Viewpoint: MP, State Assemblyman prevented from entering Deepavali bazaar
First Published: 3:11pm, Nov 04, 2013
Last Updated: 3:11pm, Nov 04, 2013
ON the eve of Deepavali (Nov 1), Kluang MP Liew Chin Tong; State Assemblyman for Mengkibol, Tan Hong Pin and I, along with several others decided to take a stroll along Jalan Station, Kluang to see the stalls set up to peddle Deepavali wares.
At the entrance of the row of stalls, a group of men holding out to be MIC officials stopped Chin Tong and Hong Pin from entering on the ground that they had organised the stalls and that they, as the purported organisers, were not given notice of Chin Tong and Hong Pin arriving there.

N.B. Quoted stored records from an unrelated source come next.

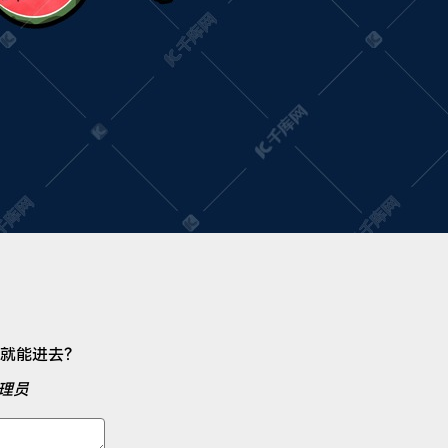
就能进去？
理员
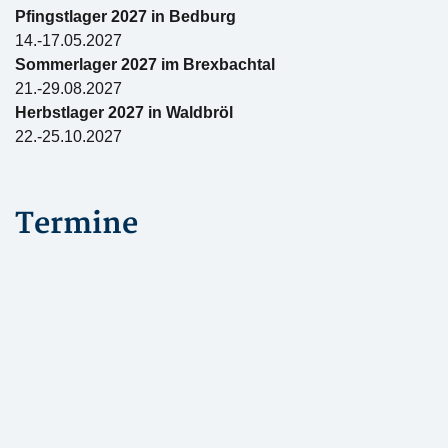
Pfingstlager 2027 in Bedburg
14.-17.05.2027
Sommerlager 2027 im Brexbachtal
21.-29.08.2027
Herbstlager 2027 in Waldbröl
22.-25.10.2027
Termine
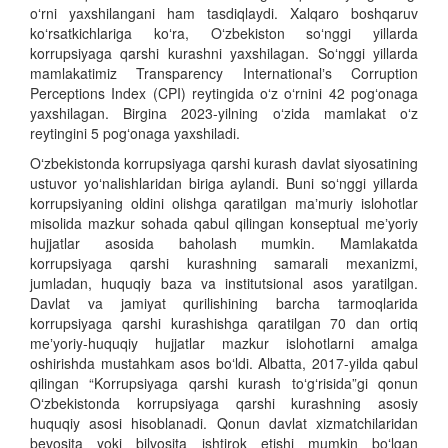
oʻrni yaxshilangani ham tasdiqlaydi. Xalqaro boshqaruv
koʻrsatkichlariga koʻra, Oʻzbekiston soʻnggi yillarda
korrupsiyaga qarshi kurashni yaxshilagan. Soʻnggi yillarda
mamlakatimiz Transparency Internationalʼs Corruption
Perceptions Index (CPI) reytingida oʻz oʻrnini 42 pogʻonaga
yaxshilagan. Birgina 2023-yilning oʻzida mamlakat oʻz
reytingini 5 pogʻonaga yaxshiladi.
Oʻzbekistonda korrupsiyaga qarshi kurash davlat siyosatining
ustuvor yoʻnalishlaridan biriga aylandi. Buni soʻnggi yillarda
korrupsiyaning oldini olishga qaratilgan maʼmuriy islohotlar
misolida mazkur sohada qabul qilingan konseptual meʼyoriy
hujjatlar asosida baholash mumkin. Mamlakatda
korrupsiyaga qarshi kurashning samarali mexanizmi,
jumladan, huquqiy baza va institutsional asos yaratilgan.
Davlat va jamiyat qurilishining barcha tarmoqlarida
korrupsiyaga qarshi kurashishga qaratilgan 70 dan ortiq
meʼyoriy-huquqiy hujjatlar mazkur islohotlarni amalga
oshirishda mustahkam asos boʻldi. Albatta, 2017-yilda qabul
qilingan “Korrupsiyaga qarshi kurash toʻgʻrisida”gi qonun
Oʻzbekistonda korrupsiyaga qarshi kurashning asosiy
huquqiy asosi hisoblanadi. Qonun davlat xizmatchilaridan
bevosita yoki bilvosita ishtirok etishi mumkin boʻlgan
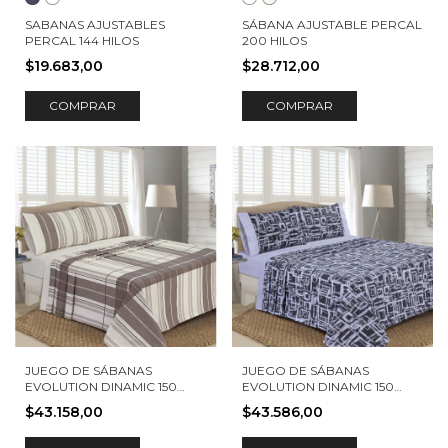
SABANAS AJUSTABLES
SÁBANA AJUSTABLE PERCAL
PERCAL 144 HILOS
200 HILOS
$19.683,00
$28.712,00
COMPRAR
COMPRAR
JUEGO DE SÁBANAS
JUEGO DE SÁBANAS
EVOLUTION DINAMIC 150
EVOLUTION DINAMIC 150
HILOS BERLIN
HILOS PARÍS
$43.158,00
$43.586,00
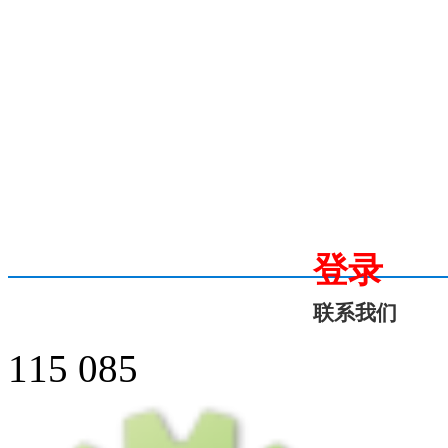
登录
联系我们
115 085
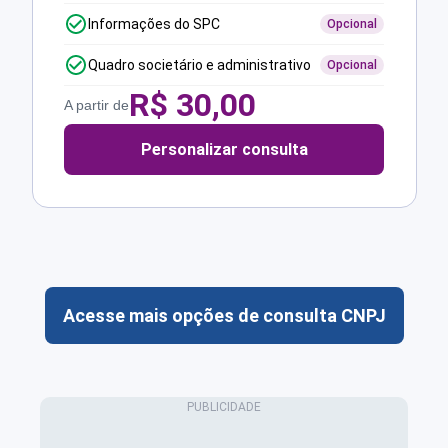
Informações do SPC
Opcional
Quadro societário e administrativo
Opcional
R$
30,00
A partir de
Personalizar consulta
Acesse mais opções de consulta CNPJ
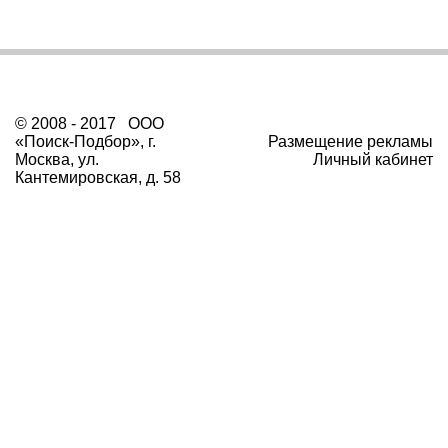
© 2008 - 2017 ООО
«Поиск-Подбор», г.
Размещение рекламы
Москва, ул.
Личный кабинет
Кантемировская, д. 58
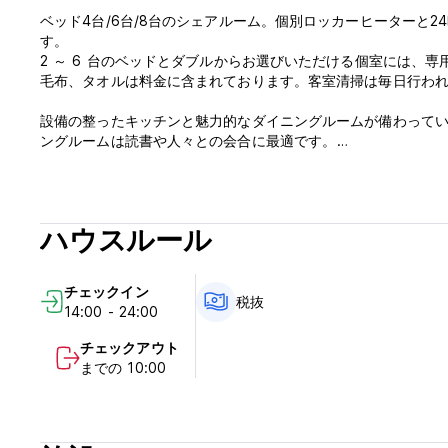
ベッド4台/6台/8台のシェアルーム。個別ロッカーヒーターと
す。
2 ～ 6 台のベッドとダブルからお選びいただける個室には、
毛布、タオルは料金に含まれております。客室清掃は毎日行わ
設備の整ったキッチンと魅力的なダイニングルームが備わって
ングルームは読書や人々との会合に最適です。
プエルト マドリンは、バルデス半島地域に生息する多種多様な
おり、特に若い独立旅行者向けに小グループのツアーを企画し
ります。私たちは新しくて非常に快適な車両と、仕事を愛する
ハウスルール
ゾウアザラシ、イルカなどの驚くべき自然野生動物を発見するお手伝いをします。 (
チェックイン
税抜
14:00 - 24:00
チェックアウト
までの 10:00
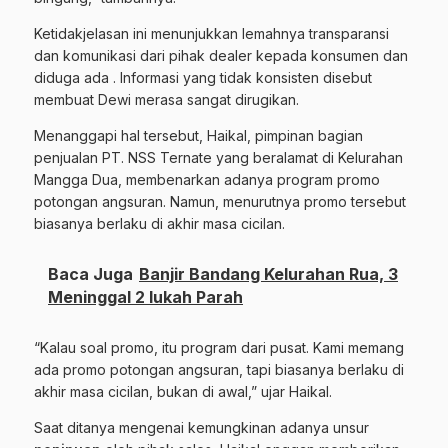
Ketidakjelasan
ini
menunjukkan
lemahnya
transparansi
dan
komunikasi
dari
pihak
dealer
kepada
konsumen dan
diduga ada .
Informasi
yang
tidak
konsisten
disebut
membuat
Dewi
merasa
sangat
dirugikan.
Menanggapi
hal
tersebut,
Haikal,
pimpinan
bagian
penjualan
PT.
NSS
Ternate
yang
beralamat
di
Kelurahan
Mangga
Dua,
membenarkan
adanya
program
promo
potongan
angsuran.
Namun,
menurutnya
promo
tersebut
biasanya
berlaku
di
akhir
masa
cicilan.
Baca Juga
Banjir Bandang Kelurahan Rua, 3
Meninggal 2 lukah Parah
“
Kalau
soal
promo,
itu
program
dari
pusat.
Kami
memang
ada
promo
potongan
angsuran,
tapi
biasanya
berlaku
di
akhir
masa
cicilan,
bukan
di
awal,”
ujar
Haikal.
Saat
ditanya
mengenai
kemungkinan
adanya
unsur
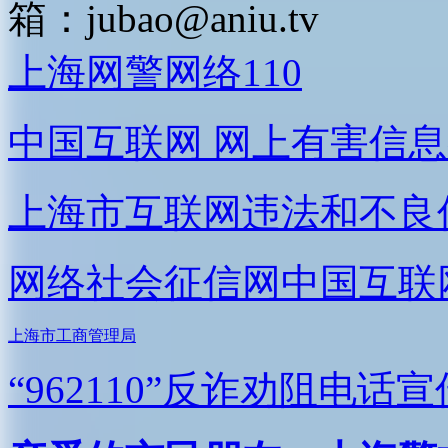
箱：
jubao@aniu.tv
上海网警网络110
中国互联网
网上有害信息
上海市互联网
违法和不良
网络社会征信网
中国互联
上海市工商管理局
“962110”
反诈劝阻电话宣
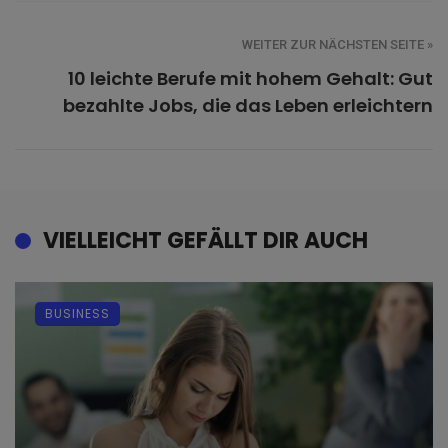
WEITER ZUR NÄCHSTEN SEITE »
10 leichte Berufe mit hohem Gehalt: Gut
bezahlte Jobs, die das Leben erleichtern
VIELLEICHT GEFÄLLT DIR AUCH
BUSINESS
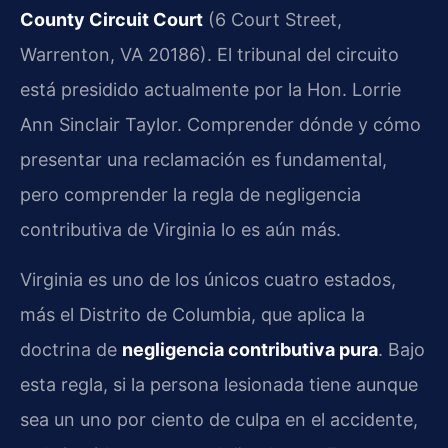
County Circuit Court
(6 Court Street,
Warrenton, VA 20186). El tribunal del circuito
está presidido actualmente por la Hon. Lorrie
Ann Sinclair Taylor. Comprender dónde y cómo
presentar una reclamación es fundamental,
pero comprender la regla de negligencia
contributiva de Virginia lo es aún más.
Virginia es uno de los únicos cuatro estados,
más el Distrito de Columbia, que aplica la
doctrina de
negligencia contributiva pura
. Bajo
esta regla, si la persona lesionada tiene aunque
sea un uno por ciento de culpa en el accidente,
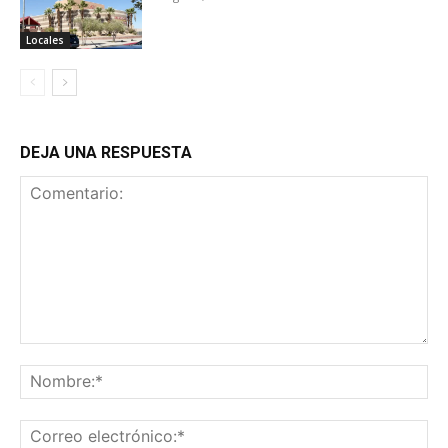
Locales
DEJA UNA RESPUESTA
Comentario:
No
Co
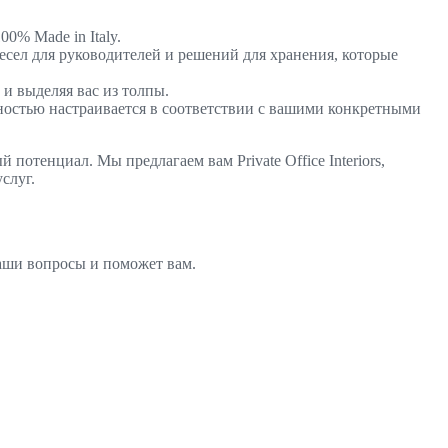
0% Made in Italy.
сел для руководителей и решений для хранения, которые
 и выделяя вас из толпы.
лностью настраивается в соответствии с вашими конкретными
отенциал. Мы предлагаем вам Private Office Interiors,
слуг.
ваши вопросы и поможет вам.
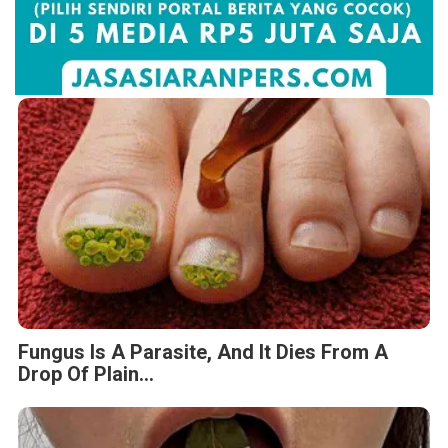
Fungus Is A Parasite, And It Dies From A
Drop Of Plain...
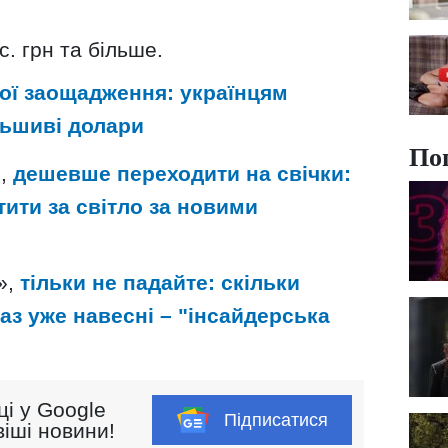
с. грн та більше.
вої заощадження: українцям
ьшиві долари
По
и,
дешевше переходити на свічки:
тити за світло за новими
»,
тільки не падайте: скільки
аз уже навесні – "інсайдерська
ці у Google
Підписатися
іші новини!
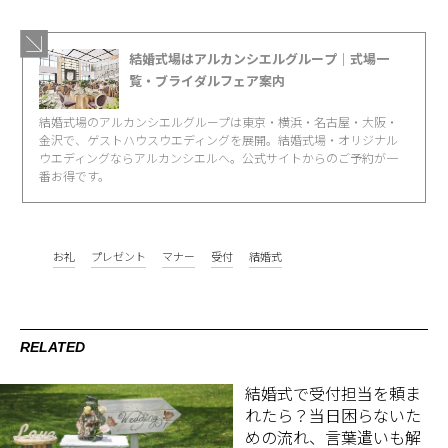
結婚式場はアルカンシエルグループ｜式場一
覧・ブライダルフェア案内
結婚式場のアルカンシエルグループは東京・横浜・名古屋・大阪・
金沢で、ゲストハウスウエディングを展開。結婚式場・オリジナル
ウエディングならアルカンシエルへ。公式サイトからのご予約が一
番お得です。
お礼
プレゼント
マナー
受付
結婚式
RELATED
結婚式で受付担当を頼ま
れたら？当日困らないた
めの流れ、言葉遣いも解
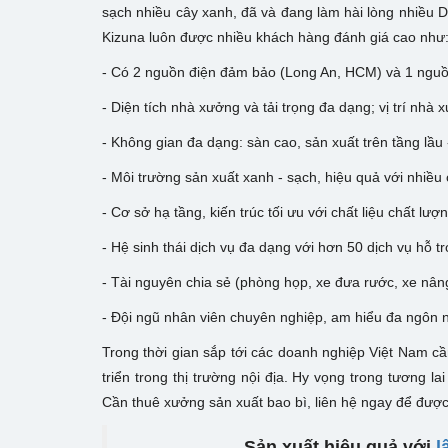
sạch nhiều cây xanh, đã và đang làm hài lòng nhiều 
Kizuna luôn được nhiều khách hàng đánh giá cao như
- Có 2 nguồn điện đảm bảo (Long An, HCM) và 1 nguồ
- Diện tích nhà xưởng và tải trọng đa dạng; vị trí nh
- Không gian đa dạng: sàn cao, sản xuất trên tầng lầu
- Môi trường sản xuất xanh - sạch, hiệu quả với nhiều 
- Cơ sở hạ tầng, kiến trúc tối ưu với chất liệu chất lư
- Hệ sinh thái dịch vụ đa dạng với hơn 50 dịch vụ hỗ t
- Tài nguyên chia sẻ (phòng họp, xe đưa rước, xe nâ
- Đội ngũ nhân viên chuyên nghiệp, am hiểu đa ngôn 
Trong thời gian sắp tới các doanh nghiệp Việt Nam 
triển trong thị trường nội địa. Hy vọng trong tương l
Cần thuê xưởng sản xuất bao bì, liên hệ ngay để được
Sản xuất hiệu quả với
l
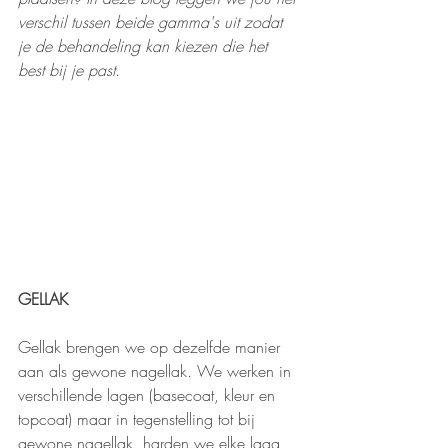
verschil tussen beide gamma's uit zodat 
je de behandeling kan kiezen die het 
best bij je past.  
GELLAK
Gellak brengen we op dezelfde manier 
aan als gewone nagellak. We werken in 
verschillende lagen (basecoat, kleur en 
topcoat) maar in tegenstelling tot bij 
gewone nagellak, harden we elke laag 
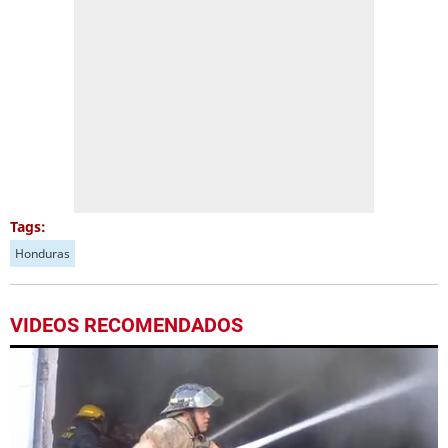
Tags:
Honduras
VIDEOS RECOMENDADOS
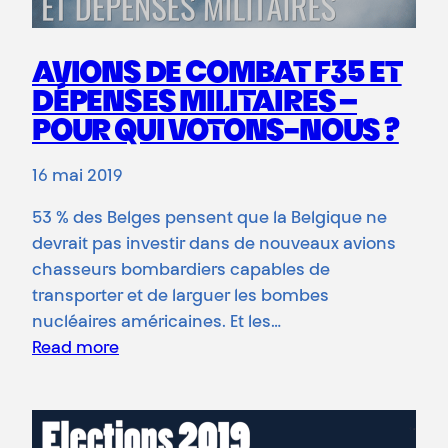
AVIONS DE COMBAT F35 ET
DÉPENSES MILITAIRES –
POUR QUI VOTONS-NOUS ?
16 mai 2019
53 % des Belges pensent que la Belgique ne
devrait pas investir dans de nouveaux avions
chasseurs bombardiers capables de
transporter et de larguer les bombes
nucléaires américaines. Et les…
Read more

Chin Tong politely pointed out that it was a public road and he could walk. The men refused to yield and spoke aggressively whilst claiming that it was an MIC organised event.
I did inform them that Chin Tong and Hong Pin were coming with me to which they said I could enter but not Chin Tong, Hong Pin and friends. Shortly after this, one Raman who claimed to be the divisional chairman of MIC started talking aggressively.
While Raman was talking aggressively, another person amongst them shouted at the photographer in the national language to stop taking photographs (jangan ambil gambar).
Their behavior in stopping Chin Tong and Hong Pin from Jalan Station was the most unIndian and unMalaysian attitude.
You never chase even your worst enemy away from your home should they visit you on an auspicious day like Deepavali. Jalan Station is not the exclusive property or MIC and neither was there signage restricting entry to MIC members only.
In a festive season, more so in Malaysia, the behavior of those who barricaded the road to prevent a Member of Parliament and State Assemblyman from entering was despicable and not within the Malaysian spirit for Deepavali.
As an Malaysian of Indian origin, I am ashamed that some fellow Malaysians had behaved in such a despicable manner that Friday evening.
K Siladass is a a Kluang resident and a lawyer. He was DAP's Johor State Secretary in the 1960s.